● Exercise requirements: Please retype the listing below word for word and exclude its images.

● Exercise data:
____________________

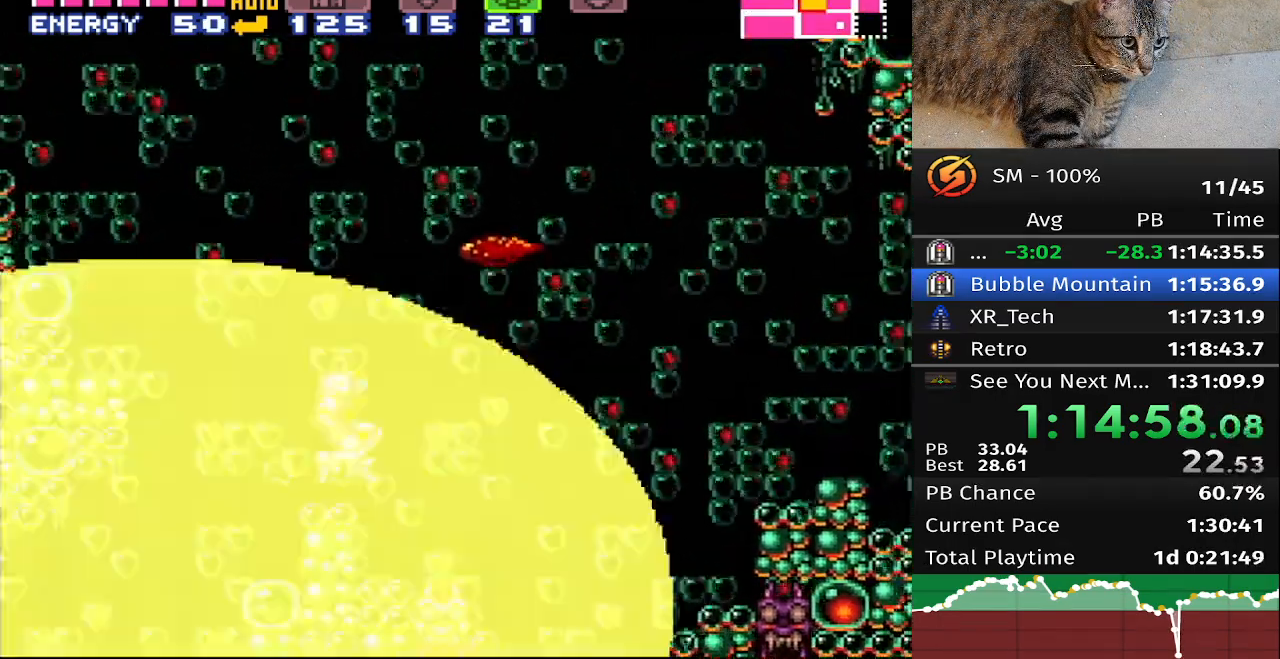
Gameplay with a controller (Nintendo layout); each line is a JSON object with the inputs held at the frame after it. "events" lists button and stick changes between this image and that frame as [ms after this image, input, new state], when the widget could be followed in between. Not read: A B DPAD_DOWN DPAD_LEFT DPAD_UP L3 R3 X Y.
{"buttons": ["DPAD_RIGHT"], "events": []}
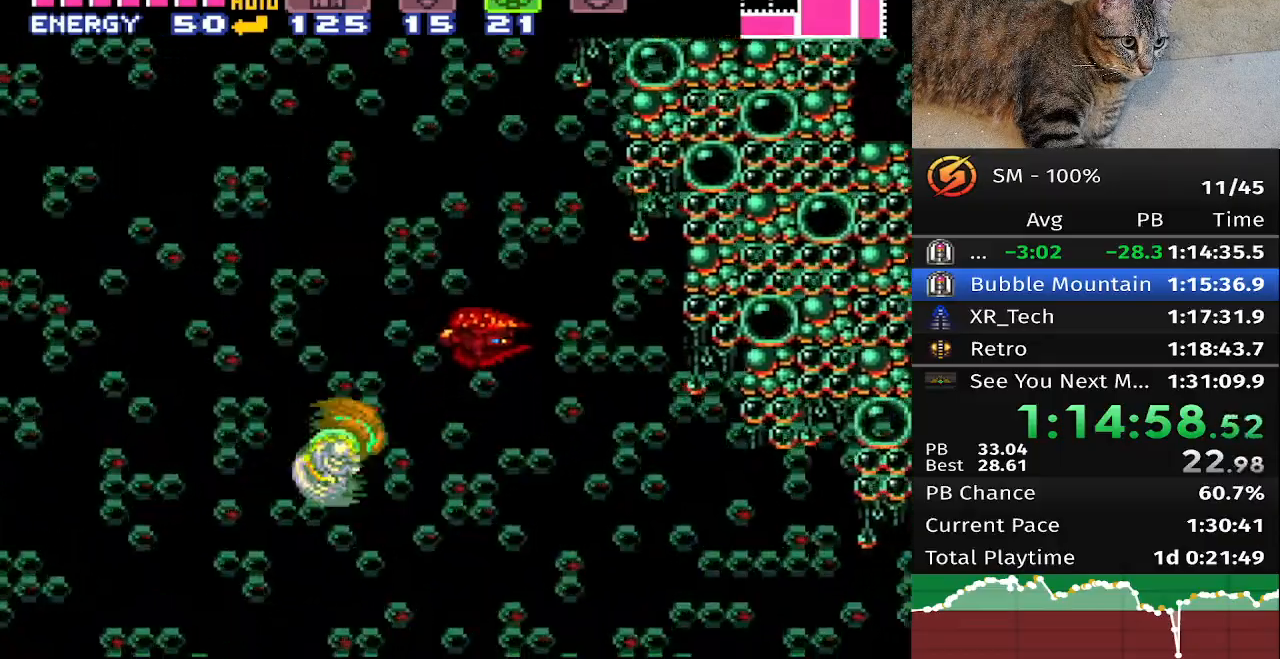
{"buttons": ["DPAD_RIGHT"], "events": []}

____________________

● Exercise result:
Gameplay with a controller (Nintendo layout); each line is a JSON object with the inputs held at the frame after it. "events" lists button and stick changes between this image and that frame as [ms after this image, input, new state], when the widget could be followed in between. Not read: A B DPAD_DOWN DPAD_LEFT DPAD_UP L3 R3 X Y.
{"buttons": ["DPAD_RIGHT"], "events": []}
{"buttons": ["DPAD_RIGHT"], "events": []}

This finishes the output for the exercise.